Tidak mudah memang. Ibarat membawa seseorang dari ruangan yang terang benderang kedalam ruangan yang gelap gulita. atau sebaliknya, dari ruangan yang terang benderang kedalam ruangan yang gelap gulita. Butuh penyesuaian beberapa waktu.
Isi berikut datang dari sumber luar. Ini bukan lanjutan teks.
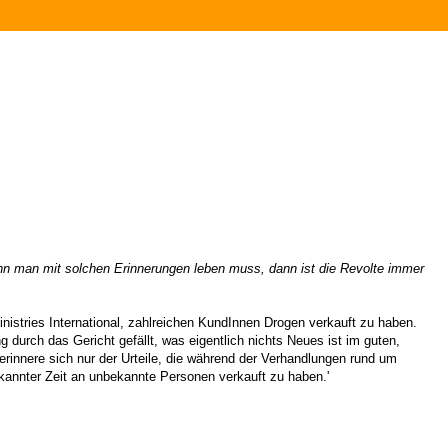
enn man mit solchen Erinnerungen leben muss, dann ist die Revolte immer
inistries International, zahlreichen KundInnen Drogen verkauft zu haben.
g durch das Gericht gefällt, was eigentlich nichts Neues ist im guten,
 erinnere sich nur der Urteile, die während der Verhandlungen rund um
annter Zeit an unbekannte Personen verkauft zu haben.'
Setelah mereka mulai melihat keadaan lingkungan mereka sebenarnya, saya mengajak mereka untuk bekerjasama. Saling mengisi dan saling menguatkan. Berdiri dalam satu barisan yang kokoh. Tentu saja ini pun membutuhkan proses. Butuh waktu untuk menyatukan mereka semua. Menyadarkan bahwa harus ada ruang yang disisakan untuk diisi bersama disamping ruang pribadi yang memang secara khusus dimiliki oleh manusia. Saya mencoba memisahkan para peserta yang sejak awal selalu duduk berdekatan. Hal ini saya lakukan agar mereka, mau tidak mau, mencari teman yang lain. Ada banyak kombinasi yang saya lakukan, misalnya menyatukan peserta yang sama - sama memiliki karakter pemimpin, menyatukan yang terlihat saling menjauhi, menyatukan yang pendiam dengan yang ramai dan seterusnya.
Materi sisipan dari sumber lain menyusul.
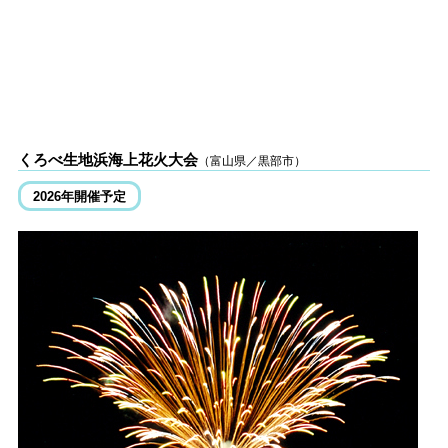
くろべ生地浜海上花火大会
（富山県／黒部市）
2026年開催予定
Sangat menyenangkan melihat mereka berproses untuk saling mengenal dan saling mengisi. Saling menyisihkan egoisme masing - masing untuk kemudian saling bekerjasama. Saya pun berusaha memancing keluar bakat - bakat kepemimpinan yang terpendam di beberapa peserta. Saya ingin mereka semua menemukan hal - hal positif didalam dirinya yang dapat diberikan bagi proyek besar mereka. Tidak boleh ada yang minder. Tidak ada yang boleh merasa dirinya tidak bermanfaat.
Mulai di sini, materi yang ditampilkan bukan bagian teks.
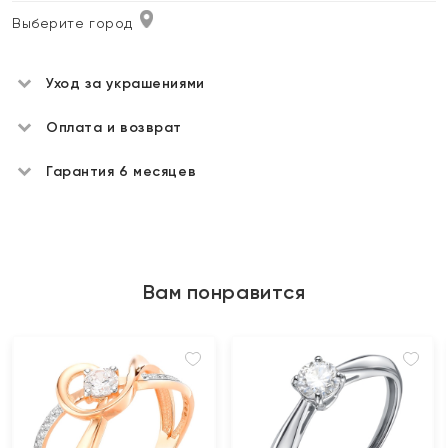
Выберите город
Уход за украшениями
Оплата и возврат
Гарантия 6 месяцев
Вам понравится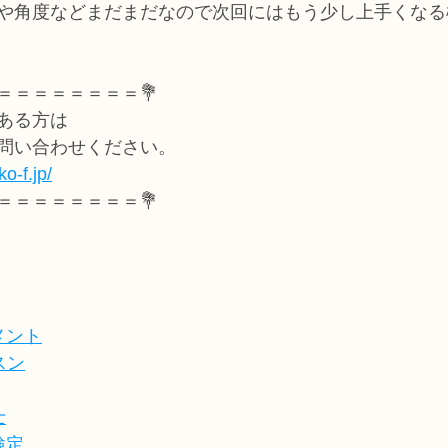
や角度などまだまだなので次回にはもう少し上手くなる
＝＝＝＝＝＝＝＝💐
ある方は
問い合わせください。
o-f.jp/
＝＝＝＝＝＝＝＝💐
メント
スン
士
検定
Pelatihan telah berlalu selama dua hari. Ini adalah hari terakhir saya membersamai mereka. Saya melihat sudah ada perubahan yang mereka lakukan. Mereka kini telah duduk rapih sebelum materi dimulai. Ruangan pun lebih bersih. Mereka kini lebih cekatan. Lebih berbaur. Lebih kompak dan semoga lebih berbahagia dibanding sebelumnya. Bukan karena saya, tapi mudah - mudahan karena mereka telah menemukan diri mereka.

Terakhir saya mencoba membawa mereka untuk menikmati kehidupan ini. Mensyukuri setiap kenikmatan yang telah Allah berikan. Saat saya membacakan surat bunda kepada anaknya, beberapa peserta mulai sesenggukan karena menangis. Dan saya terus memberikan renungan, bukan untuk mereka. Tapi untuk diri saya sendiri. ...

1 komentar:

Anonim mengatakan...

Jazzakallah akh atas evaluasi acara Akida. Semoga untuk kegiatan kedepan kami menjadi lebih baik lagi. Amiin.